» **Text extract**:
This objection has no foundation. When a statute fixes the rate
of interest per annum, it has always been held that parties may
lawfully contract for the payment of that rate, before the
principal debt becomes due, at periods shorter than a year.
[
Footnote 5]
IV.
"Because the stock of the Mississippi & Missouri
Railroad Company, for which said bonds and coupons were issued,
was, without authority from the city, placed in the hands of a
trustee, and entirely beyond its control."
This objection, though urged in the argument, does not arise
upon the record. All that appears touching the subject is that the
bond of $1,000, as set out in the exhibit attached
Page 68 U. S. 392
to the complaint, besides binding the city to pay, provides that
the holder, upon surrendering it at any time before maturity "to A.
C. Flagg, trustee," should be entitled to ten shares of the stock
of the railroad company. To such an arrangement there is no legal
objection. The city had a right to apply the stock for which the
bonds were given, or its proceeds, at any time, in discharge of the
bonds.
V.
"Because, under the authority to borrow a sum of money,
no money was ever borrowed by the city; but instead, these bonds
were delivered to the officers of the Mississippi & Missouri
Railroad Company, and by their agents and brokers sold to the
plaintiffs at a price greatly below their par value."
The amended answer avers,
"That the said bonds were by the officers of said railroad
company, and their agents and brokers, sold to the plaintiffs at a
price greatly below their par value; that at the time said bonds
and coupons were received by said plaintiffs, they had full
knowledge of the fact that said bonds had been issued for the
purpose of aiding in the construction of said Mississippi &
Missouri Railroad."

» **Data excerpts**:
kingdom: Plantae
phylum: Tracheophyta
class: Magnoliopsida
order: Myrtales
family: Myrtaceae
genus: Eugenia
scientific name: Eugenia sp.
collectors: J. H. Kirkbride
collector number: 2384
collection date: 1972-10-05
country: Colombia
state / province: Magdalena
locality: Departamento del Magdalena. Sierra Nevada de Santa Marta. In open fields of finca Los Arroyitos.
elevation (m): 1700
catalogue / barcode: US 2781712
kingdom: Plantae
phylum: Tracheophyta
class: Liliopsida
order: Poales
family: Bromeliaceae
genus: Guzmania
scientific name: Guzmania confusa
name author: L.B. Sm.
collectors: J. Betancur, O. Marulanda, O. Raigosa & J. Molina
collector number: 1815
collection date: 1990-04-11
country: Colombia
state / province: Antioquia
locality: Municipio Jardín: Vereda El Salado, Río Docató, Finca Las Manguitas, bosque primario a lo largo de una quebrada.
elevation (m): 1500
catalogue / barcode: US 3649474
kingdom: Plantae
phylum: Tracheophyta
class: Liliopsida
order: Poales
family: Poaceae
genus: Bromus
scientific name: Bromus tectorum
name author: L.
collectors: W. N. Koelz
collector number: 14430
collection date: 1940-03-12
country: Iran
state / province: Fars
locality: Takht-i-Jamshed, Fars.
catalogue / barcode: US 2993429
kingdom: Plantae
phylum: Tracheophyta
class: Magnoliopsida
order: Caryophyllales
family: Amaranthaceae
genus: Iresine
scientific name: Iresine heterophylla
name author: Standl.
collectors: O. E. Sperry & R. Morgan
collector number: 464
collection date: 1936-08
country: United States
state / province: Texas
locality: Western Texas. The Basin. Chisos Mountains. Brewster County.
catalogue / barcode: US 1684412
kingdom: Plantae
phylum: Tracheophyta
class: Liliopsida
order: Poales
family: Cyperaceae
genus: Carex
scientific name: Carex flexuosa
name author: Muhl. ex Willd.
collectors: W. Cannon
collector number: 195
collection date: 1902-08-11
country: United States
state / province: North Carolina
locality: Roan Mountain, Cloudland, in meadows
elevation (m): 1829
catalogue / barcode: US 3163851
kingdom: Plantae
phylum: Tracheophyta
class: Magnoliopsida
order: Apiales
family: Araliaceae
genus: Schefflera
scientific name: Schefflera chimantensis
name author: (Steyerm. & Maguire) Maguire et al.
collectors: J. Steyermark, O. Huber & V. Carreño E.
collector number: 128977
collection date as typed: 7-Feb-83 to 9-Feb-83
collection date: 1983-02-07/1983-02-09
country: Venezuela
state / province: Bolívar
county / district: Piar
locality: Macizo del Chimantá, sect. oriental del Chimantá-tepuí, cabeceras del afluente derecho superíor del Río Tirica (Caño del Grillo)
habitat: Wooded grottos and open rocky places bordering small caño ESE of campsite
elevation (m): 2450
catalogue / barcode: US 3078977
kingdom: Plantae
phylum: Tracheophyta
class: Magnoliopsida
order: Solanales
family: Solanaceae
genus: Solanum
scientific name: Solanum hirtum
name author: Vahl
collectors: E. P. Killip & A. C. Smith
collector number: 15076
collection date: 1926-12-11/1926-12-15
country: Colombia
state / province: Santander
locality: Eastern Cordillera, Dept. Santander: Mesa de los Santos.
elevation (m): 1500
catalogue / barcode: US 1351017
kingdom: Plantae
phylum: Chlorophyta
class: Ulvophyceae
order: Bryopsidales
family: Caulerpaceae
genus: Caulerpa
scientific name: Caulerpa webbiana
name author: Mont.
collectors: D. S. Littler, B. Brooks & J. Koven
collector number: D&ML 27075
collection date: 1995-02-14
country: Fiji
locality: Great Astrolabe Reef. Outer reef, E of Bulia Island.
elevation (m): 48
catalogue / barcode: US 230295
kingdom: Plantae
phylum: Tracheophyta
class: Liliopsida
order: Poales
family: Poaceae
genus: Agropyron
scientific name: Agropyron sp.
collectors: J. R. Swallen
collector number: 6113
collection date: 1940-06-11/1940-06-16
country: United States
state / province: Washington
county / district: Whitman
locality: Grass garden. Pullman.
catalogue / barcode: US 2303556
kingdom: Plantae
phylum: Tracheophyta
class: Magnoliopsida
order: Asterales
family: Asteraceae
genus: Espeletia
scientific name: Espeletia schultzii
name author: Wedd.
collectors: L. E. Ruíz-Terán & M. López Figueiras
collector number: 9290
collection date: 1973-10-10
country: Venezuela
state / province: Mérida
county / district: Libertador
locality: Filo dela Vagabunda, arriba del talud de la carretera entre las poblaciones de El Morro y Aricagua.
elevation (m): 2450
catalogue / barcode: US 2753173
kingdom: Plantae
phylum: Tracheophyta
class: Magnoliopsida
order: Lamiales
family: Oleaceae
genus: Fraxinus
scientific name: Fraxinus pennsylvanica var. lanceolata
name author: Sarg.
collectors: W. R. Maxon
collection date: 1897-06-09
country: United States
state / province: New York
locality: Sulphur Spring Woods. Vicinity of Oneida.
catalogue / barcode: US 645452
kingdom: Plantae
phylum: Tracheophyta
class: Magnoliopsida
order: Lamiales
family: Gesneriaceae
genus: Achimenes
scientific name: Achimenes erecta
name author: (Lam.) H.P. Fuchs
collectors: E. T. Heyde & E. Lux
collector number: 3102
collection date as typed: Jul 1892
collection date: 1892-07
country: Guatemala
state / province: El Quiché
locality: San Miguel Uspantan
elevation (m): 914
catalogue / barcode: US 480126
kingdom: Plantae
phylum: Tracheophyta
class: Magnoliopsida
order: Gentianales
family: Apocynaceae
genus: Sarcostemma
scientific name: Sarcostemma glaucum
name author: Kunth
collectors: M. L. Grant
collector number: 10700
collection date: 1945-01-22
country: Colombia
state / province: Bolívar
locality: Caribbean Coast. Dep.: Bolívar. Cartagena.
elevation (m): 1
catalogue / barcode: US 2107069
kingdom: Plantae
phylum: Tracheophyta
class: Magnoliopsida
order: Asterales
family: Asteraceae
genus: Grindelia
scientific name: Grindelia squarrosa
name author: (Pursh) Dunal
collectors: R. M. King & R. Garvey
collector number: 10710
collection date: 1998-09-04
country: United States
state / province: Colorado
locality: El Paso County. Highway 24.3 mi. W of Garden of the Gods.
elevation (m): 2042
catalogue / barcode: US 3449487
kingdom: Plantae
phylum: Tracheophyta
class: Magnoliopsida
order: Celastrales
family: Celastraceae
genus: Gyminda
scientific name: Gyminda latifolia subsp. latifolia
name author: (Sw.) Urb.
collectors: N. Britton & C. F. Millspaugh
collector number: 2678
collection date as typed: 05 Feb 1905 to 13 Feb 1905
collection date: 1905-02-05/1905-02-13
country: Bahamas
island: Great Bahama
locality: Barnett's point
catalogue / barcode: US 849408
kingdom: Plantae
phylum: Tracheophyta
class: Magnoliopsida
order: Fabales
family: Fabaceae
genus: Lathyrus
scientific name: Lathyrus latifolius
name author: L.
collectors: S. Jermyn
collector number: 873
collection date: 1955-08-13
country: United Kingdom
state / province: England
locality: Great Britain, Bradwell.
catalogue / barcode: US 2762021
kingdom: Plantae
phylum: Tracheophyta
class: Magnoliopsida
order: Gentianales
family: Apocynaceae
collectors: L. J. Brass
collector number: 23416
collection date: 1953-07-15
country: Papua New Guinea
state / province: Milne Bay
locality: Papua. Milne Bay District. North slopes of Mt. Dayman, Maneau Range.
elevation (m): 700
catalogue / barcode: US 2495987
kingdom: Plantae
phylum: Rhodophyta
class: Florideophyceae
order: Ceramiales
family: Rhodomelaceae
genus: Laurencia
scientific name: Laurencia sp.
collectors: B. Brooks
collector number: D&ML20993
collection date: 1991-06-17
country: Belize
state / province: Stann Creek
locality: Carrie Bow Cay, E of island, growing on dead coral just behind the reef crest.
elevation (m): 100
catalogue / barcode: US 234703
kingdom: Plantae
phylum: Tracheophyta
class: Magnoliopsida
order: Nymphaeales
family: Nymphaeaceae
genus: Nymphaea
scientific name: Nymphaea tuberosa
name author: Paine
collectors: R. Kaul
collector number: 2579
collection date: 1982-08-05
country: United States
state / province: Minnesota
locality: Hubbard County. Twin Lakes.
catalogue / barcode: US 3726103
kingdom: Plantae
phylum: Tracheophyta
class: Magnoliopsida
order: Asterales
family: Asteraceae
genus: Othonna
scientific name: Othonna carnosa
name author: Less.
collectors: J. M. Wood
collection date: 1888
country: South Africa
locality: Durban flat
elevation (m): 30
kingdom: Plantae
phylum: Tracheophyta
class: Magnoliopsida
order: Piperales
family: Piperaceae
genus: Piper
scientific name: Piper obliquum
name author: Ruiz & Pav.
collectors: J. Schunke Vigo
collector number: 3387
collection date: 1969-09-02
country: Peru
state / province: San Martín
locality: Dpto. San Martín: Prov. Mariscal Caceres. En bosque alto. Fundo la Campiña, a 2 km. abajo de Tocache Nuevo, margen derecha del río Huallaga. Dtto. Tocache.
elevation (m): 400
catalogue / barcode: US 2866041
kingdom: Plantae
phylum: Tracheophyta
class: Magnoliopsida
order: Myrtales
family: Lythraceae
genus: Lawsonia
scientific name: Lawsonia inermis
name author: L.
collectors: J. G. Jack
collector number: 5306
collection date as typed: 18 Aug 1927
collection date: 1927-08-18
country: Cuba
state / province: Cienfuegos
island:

» **Your objective**:
Quote the excerpt on the city's railroad bonds in its entirety, word for word. The rows are taken from a separate source.

» **Response**:
This objection has no foundation. When a statute fixes the rate
of interest per annum, it has always been held that parties may
lawfully contract for the payment of that rate, before the
principal debt becomes due, at periods shorter than a year.
[
Footnote 5]
IV.
"Because the stock of the Mississippi & Missouri
Railroad Company, for which said bonds and coupons were issued,
was, without authority from the city, placed in the hands of a
trustee, and entirely beyond its control."
This objection, though urged in the argument, does not arise
upon the record. All that appears touching the subject is that the
bond of $1,000, as set out in the exhibit attached
Page 68 U. S. 392
to the complaint, besides binding the city to pay, provides that
the holder, upon surrendering it at any time before maturity "to A.
C. Flagg, trustee," should be entitled to ten shares of the stock
of the railroad company. To such an arrangement there is no legal
objection. The city had a right to apply the stock for which the
bonds were given, or its proceeds, at any time, in discharge of the
bonds.
V.
"Because, under the authority to borrow a sum of money,
no money was ever borrowed by the city; but instead, these bonds
were delivered to the officers of the Mississippi & Missouri
Railroad Company, and by their agents and brokers sold to the
plaintiffs at a price greatly below their par value."
The amended answer avers,
"That the said bonds were by the officers of said railroad
company, and their agents and brokers, sold to the plaintiffs at a
price greatly below their par value; that at the time said bonds
and coupons were received by said plaintiffs, they had full
knowledge of the fact that said bonds had been issued for the
purpose of aiding in the construction of said Mississippi &
Missouri Railroad."